Dominant island processors have taken advantage of reliant smallholders and paid diminutive farmgate prices for cherries, exacerbating low production and limited investment in generational family farms. By doing so, controlling Jamaican processors have damaged their own ability to guarantee a stable supply of coffee, weakened their reputation with buyers around the world, and raised prices.
While the specialty coffee industry brought sustainability, fair trade, and economic justice to single estates and small farms elsewhere — prizing authenticity, quality, freshness, and transparency — Jamaica remained unfortunately untouched.
But there is a new tide on the island.
Integrated commercial producers and processors are renewing the industry, increasing production and giving back to small farms.
Blue Mountain Best is a perfect example of this model. Using a syndicated investment strategy to begin operations on over 550 acres of certified Blue Mountain land, Blue Mountain Best employs updated agricultural methods to increase production dramatically. Where Blue Mountain farmers have struggled to produce 30 boxes of unprocessed coffee cherry per acre in recent years, Blue Mountain Best expects to exceed 80 boxes relatively.

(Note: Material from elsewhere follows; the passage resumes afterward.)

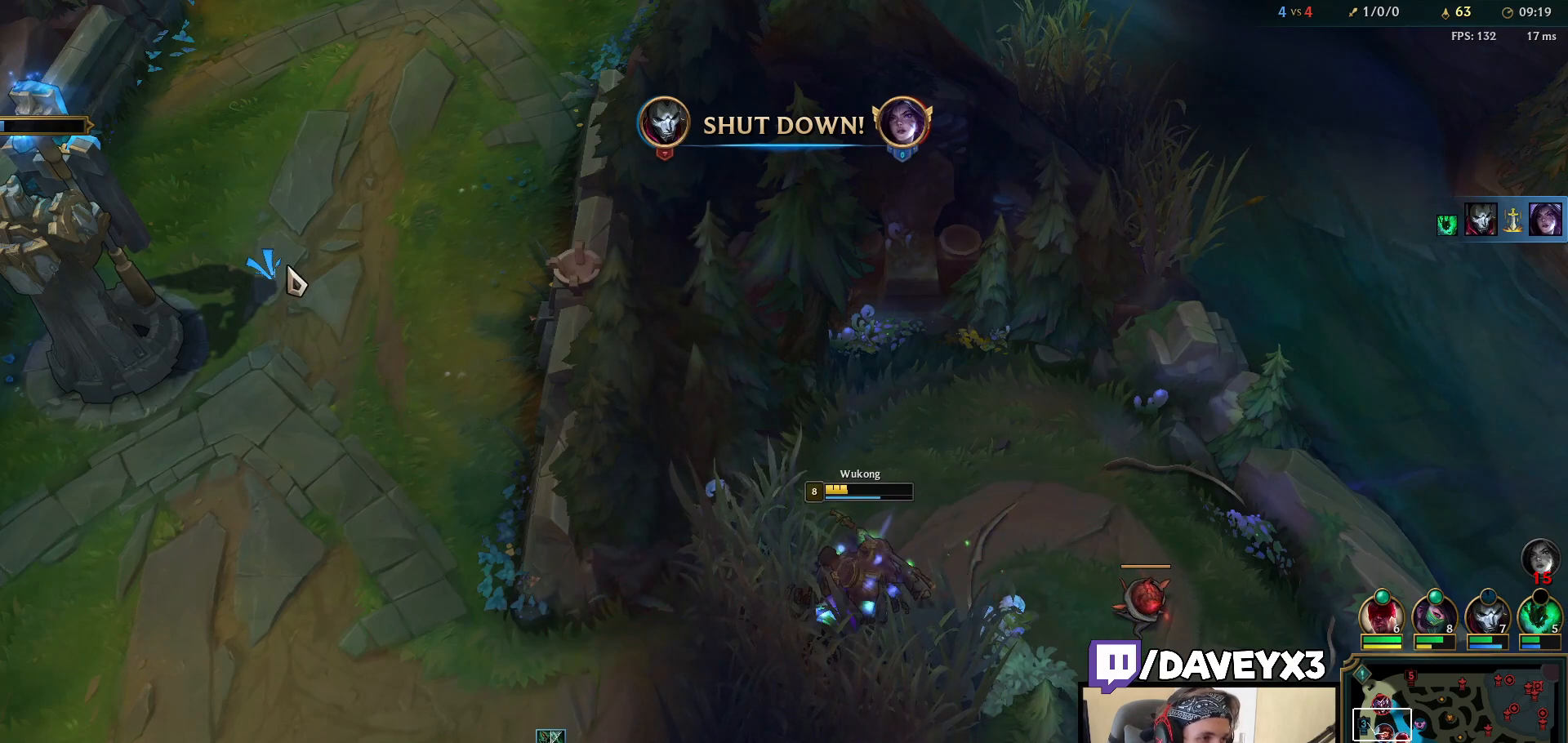
{"keys": [], "mouse": [], "events": []}
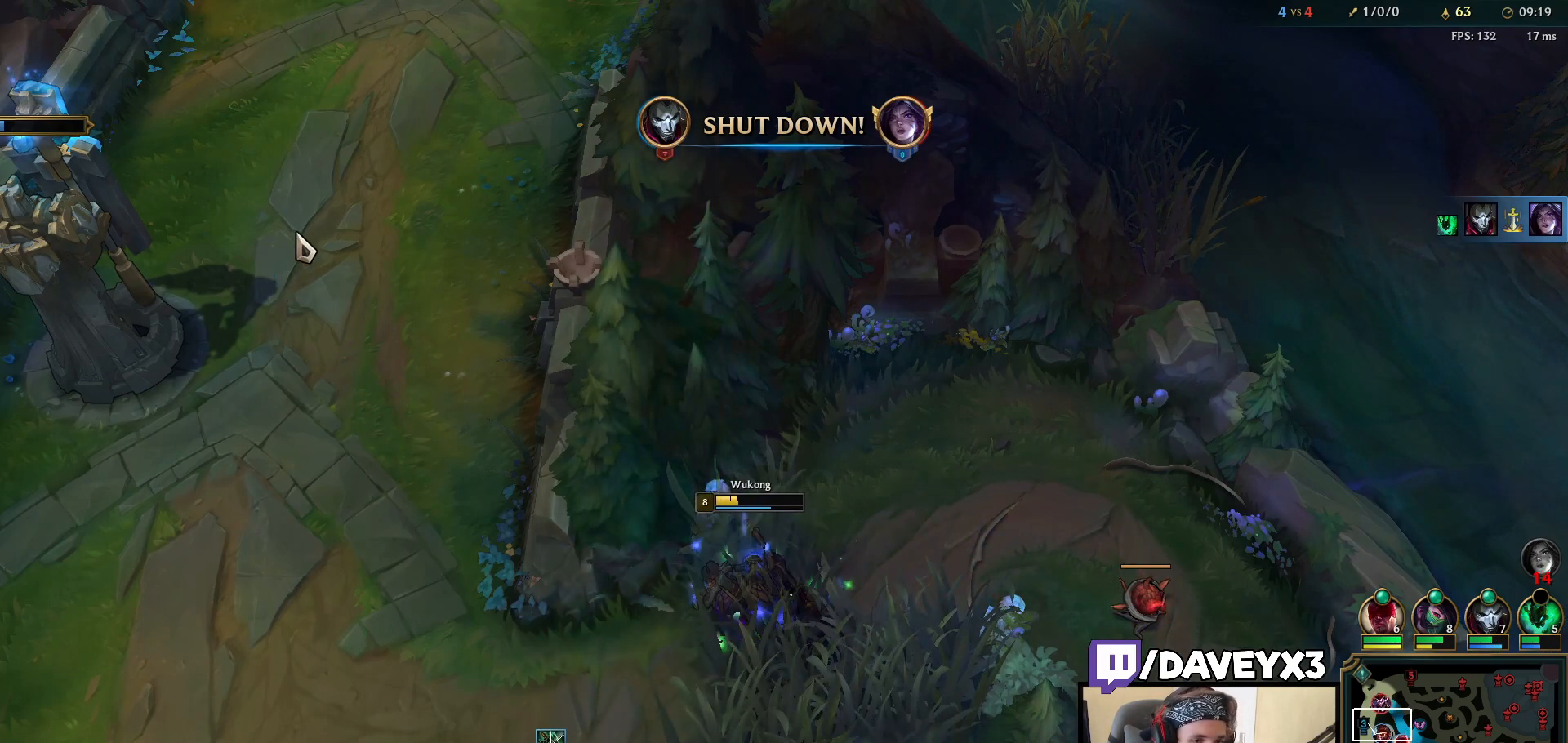
{"keys": [], "mouse": [], "events": []}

Most importantly, a producer and processor of this size is able to sustain a large network of outgrower family farms, supplying proper investment and extension services for struggling smallholders. Blue Mountain Best, for example, is partnered with over 1,000 small farms and committed to paying farmgate prices at least twice the amount demanded by dominating processing companies.
What Does This Mean for Coffee Buyers and Sellers of Luxury Coffee?

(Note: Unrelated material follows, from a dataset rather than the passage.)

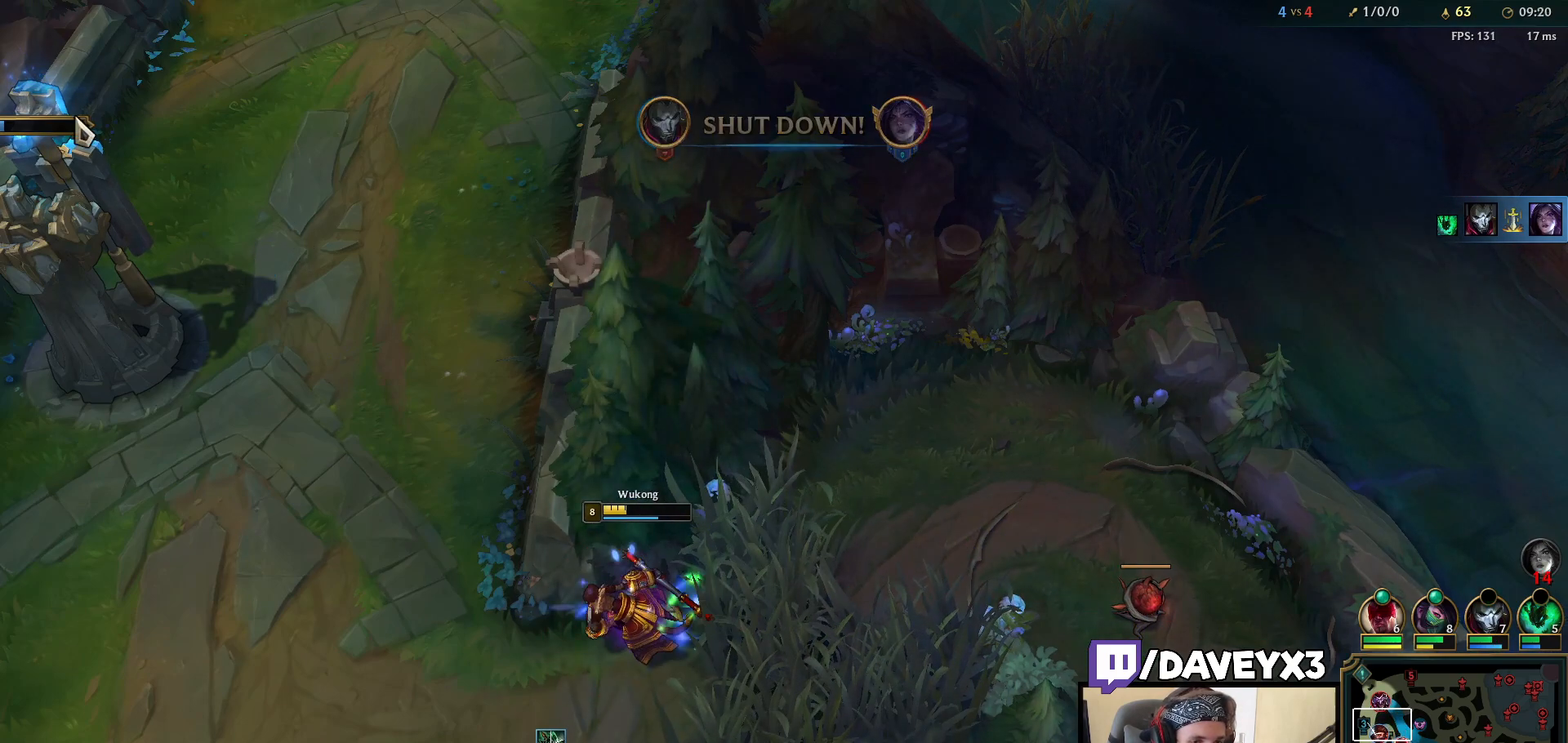
{"keys": [], "mouse": ["right"], "events": [[450, "mouse_right", "down"]]}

In short, the entrance of responsible, modern, and equitable commercial producers in exclusive regions is opening up luxury coffee to the global market.

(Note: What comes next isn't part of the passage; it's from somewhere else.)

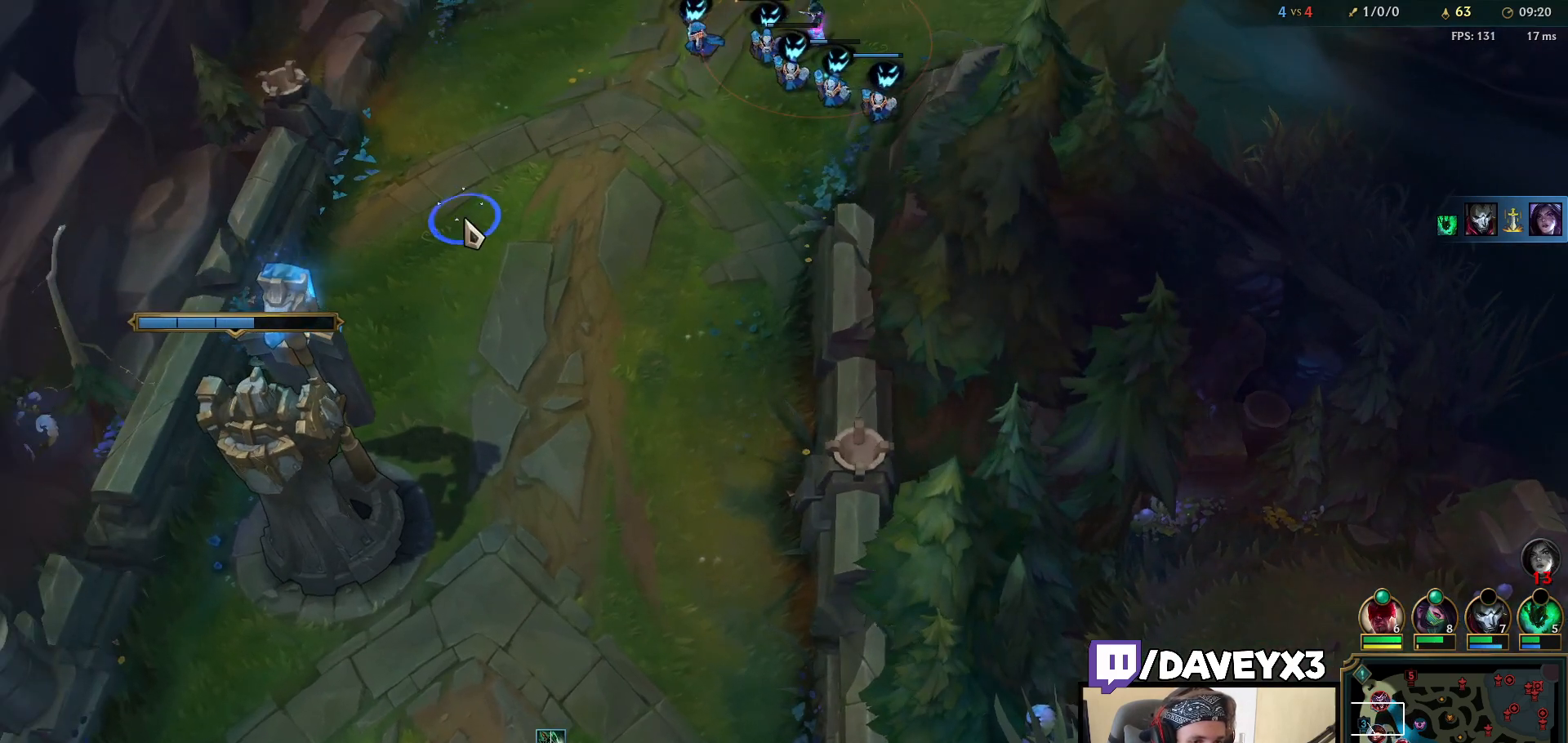
{"keys": [], "mouse": [], "events": [[67, "mouse_right", "up"]]}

On a syndication model, a grower can guarantee direct trade with specialty companies of all varieties, ensuring traceability, sustainability, and fair labor practices.
Integration means coffee companies are able to develop private label products while maintaining a direct stake in a responsible grower. And new businesses and importers are able to enter a historic and exclusive market like Jamaica’s to ferry Blue Mountain coffee to luxury consumers around the world.
We’ve already seen models like ours shift the luxury coffee landscape dramatically, particularly for grocery stores and food chains, who develop product lines of single-estate coffee or create blends with luxury beans in order to market more economical products.
Similar trends are skyrocketing in the subscription sector, with roasters and distributors developing luxury coffee roasts in response to an exponential increase in at-home coffee consumption.
Partnered with community farms, fourth wave coffee producers are ensuring luxury coffee consumption is viable on a large scale. And no one benefits more from these changes than small farmers, who’ve been denied a meaningful connection to the market for decades.
That’s why we’re in this business, anyway.